◆ The task: Print exactly, and only, the lines running from the line containing "index tip: (229, 147)" through the end of the records below.
Records for the task section start
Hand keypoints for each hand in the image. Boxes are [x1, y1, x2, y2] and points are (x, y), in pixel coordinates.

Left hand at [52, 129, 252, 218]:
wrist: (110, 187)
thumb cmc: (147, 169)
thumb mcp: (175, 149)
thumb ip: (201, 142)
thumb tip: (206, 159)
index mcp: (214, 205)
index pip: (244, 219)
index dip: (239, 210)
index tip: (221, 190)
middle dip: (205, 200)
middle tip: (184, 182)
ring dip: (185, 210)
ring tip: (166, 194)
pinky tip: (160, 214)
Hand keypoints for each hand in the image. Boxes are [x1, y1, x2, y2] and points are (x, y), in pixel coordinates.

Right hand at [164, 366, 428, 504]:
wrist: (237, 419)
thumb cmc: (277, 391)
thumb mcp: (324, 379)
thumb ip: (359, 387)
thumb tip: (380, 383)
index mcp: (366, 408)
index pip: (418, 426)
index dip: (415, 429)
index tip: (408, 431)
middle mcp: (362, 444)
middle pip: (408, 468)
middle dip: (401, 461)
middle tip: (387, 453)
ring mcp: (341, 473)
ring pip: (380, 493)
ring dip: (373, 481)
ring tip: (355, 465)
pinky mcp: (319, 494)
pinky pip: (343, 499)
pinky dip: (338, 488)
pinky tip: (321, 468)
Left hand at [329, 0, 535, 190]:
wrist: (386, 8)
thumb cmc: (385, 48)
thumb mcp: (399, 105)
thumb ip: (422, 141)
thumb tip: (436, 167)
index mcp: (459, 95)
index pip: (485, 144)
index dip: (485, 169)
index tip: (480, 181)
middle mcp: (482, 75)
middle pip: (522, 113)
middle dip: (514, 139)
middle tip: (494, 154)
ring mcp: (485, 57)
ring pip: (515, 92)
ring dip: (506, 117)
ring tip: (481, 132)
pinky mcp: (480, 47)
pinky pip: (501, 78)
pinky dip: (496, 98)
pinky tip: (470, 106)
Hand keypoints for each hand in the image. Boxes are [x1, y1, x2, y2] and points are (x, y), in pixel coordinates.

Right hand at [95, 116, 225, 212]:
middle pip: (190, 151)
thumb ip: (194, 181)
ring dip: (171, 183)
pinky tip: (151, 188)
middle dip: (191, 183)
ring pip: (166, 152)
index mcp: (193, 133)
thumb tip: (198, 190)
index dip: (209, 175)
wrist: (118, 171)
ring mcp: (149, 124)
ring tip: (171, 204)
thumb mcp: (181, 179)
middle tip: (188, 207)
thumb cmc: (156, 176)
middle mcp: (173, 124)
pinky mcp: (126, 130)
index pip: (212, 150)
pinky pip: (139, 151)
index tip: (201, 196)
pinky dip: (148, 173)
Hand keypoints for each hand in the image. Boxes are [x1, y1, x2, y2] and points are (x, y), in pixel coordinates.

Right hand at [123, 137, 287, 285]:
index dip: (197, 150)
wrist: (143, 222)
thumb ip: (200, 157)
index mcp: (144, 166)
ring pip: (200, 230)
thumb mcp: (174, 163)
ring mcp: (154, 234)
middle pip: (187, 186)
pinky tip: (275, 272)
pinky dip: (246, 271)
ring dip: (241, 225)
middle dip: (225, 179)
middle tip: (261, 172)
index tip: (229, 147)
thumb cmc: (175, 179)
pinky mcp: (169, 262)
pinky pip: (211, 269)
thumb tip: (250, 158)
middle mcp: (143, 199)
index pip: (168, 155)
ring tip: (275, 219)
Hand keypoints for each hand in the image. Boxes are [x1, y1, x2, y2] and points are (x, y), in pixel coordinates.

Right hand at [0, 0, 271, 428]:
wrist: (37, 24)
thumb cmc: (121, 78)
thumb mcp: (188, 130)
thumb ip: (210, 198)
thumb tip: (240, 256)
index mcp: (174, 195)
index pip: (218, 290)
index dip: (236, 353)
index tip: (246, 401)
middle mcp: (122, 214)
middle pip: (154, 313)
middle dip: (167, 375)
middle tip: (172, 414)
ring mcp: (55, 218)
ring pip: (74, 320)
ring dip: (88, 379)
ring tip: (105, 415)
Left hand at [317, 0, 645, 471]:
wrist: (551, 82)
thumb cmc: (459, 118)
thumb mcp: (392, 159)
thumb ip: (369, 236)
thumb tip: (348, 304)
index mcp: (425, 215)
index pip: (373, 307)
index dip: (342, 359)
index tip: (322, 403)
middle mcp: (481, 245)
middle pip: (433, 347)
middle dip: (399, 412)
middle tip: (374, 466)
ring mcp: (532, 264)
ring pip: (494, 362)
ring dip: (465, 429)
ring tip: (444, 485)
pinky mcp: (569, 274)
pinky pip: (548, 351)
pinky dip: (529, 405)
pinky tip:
Records for the task section end
◆ Your response:
index tip: (229, 147)
thumb cmc: (175, 179)
pinky mcp: (169, 262)
pinky pip: (211, 269)
thumb tip: (250, 158)
middle mcp: (143, 199)
index pip: (168, 155)
ring tip: (275, 219)
Hand keypoints for each hand in the image. Boxes are [x1, y1, x2, y2] and points are (x, y), in pixel coordinates.

Right hand at [0, 0, 271, 428]:
wrist: (37, 24)
thumb cmc: (121, 78)
thumb mcp: (188, 130)
thumb ip: (210, 198)
thumb tip: (240, 256)
index mcp: (174, 195)
index pip: (218, 290)
index dip: (236, 353)
index tip: (246, 401)
middle mcp: (122, 214)
middle pip: (154, 313)
middle dip: (167, 375)
middle tip: (172, 414)
ring mcp: (55, 218)
ring pip: (74, 320)
ring dip: (88, 379)
ring tip: (105, 415)
Left hand at [317, 0, 645, 471]:
wrist: (551, 82)
thumb cmc: (459, 118)
thumb mcp: (392, 159)
thumb ip: (369, 236)
thumb tip: (348, 304)
index mcp: (425, 215)
index pip: (373, 307)
index dip: (342, 359)
index tip: (322, 403)
middle mcp: (481, 245)
middle pip: (433, 347)
middle dip: (399, 412)
middle tip: (374, 466)
ring mcp: (532, 264)
ring pip: (494, 362)
ring dip: (465, 429)
ring tip: (444, 485)
pinky mcp: (569, 274)
pinky pip: (548, 351)
pinky dip: (529, 405)
pinky tip:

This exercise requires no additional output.